The deadline for registering online for the Cultural Connections Leadership Conference (CCLC) is Nov. 3. CCLC will take place on Nov. 4 & 5 in Hubbard Hall, with additional special sessions for graduate students on Sunday – included in the flat cost. Registration fees are $10 for students and $15 for faculty and staff. Fees will increase for onsite and day of registration.
There will be three keynote speakers including retired Colonel of the United States Air Force Kimberly D. Olson, award-winning musician from “The Slants,” public speaker and activist Simon Tam and internet personality of “The Impact Blog,” public speaker and author of four books Odell Bizzell.
Sophomore Nursing major from Frisco, TX Shiley Ferguson is one of six committee members who planned the event. For only being in her second year of courses, Ferguson is already heavily involved on campus. She became interested in being on the CCLC Planning Committee while being involved with the G-Force program and Terry Scholar program which used to be housed in the same building as the Office of Diversity, Inclusion and Outreach.

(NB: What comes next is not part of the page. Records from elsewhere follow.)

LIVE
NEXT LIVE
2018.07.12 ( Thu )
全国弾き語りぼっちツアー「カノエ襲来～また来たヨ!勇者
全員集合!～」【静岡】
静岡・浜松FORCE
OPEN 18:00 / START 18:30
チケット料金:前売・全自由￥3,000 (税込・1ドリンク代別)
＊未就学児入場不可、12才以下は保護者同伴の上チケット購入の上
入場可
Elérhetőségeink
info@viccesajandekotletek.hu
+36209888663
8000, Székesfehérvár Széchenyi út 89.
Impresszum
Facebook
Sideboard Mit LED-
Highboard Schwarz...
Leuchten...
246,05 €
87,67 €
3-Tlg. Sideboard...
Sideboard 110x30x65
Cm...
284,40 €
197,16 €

Ferguson said one of the choices for the keynote speakers was personal for her: “The reason why I wanted to invite him [Tam] was because when I was a junior in high school I actually went to this leadership conference and he was one of the keynote speakers [and because of] what he had said about reappropriation, which is taking a slang term that is degrading another race or ethnic group, instead of using that, they reappropriate it and change the meaning of it.”
Leadership and diversity are the two main themes this year and are undeniably interconnected. The reason why it is important to learn about how to apply related skills in areas of professionalism, Ferguson said: “When you are a leader and you’re in those roles you come into counter with so many different, who, basically every person has a different background because it’s not just race and ethnicity…regardless if you came from the same place. It’s just beneficial to be aware…and to be open-minded.”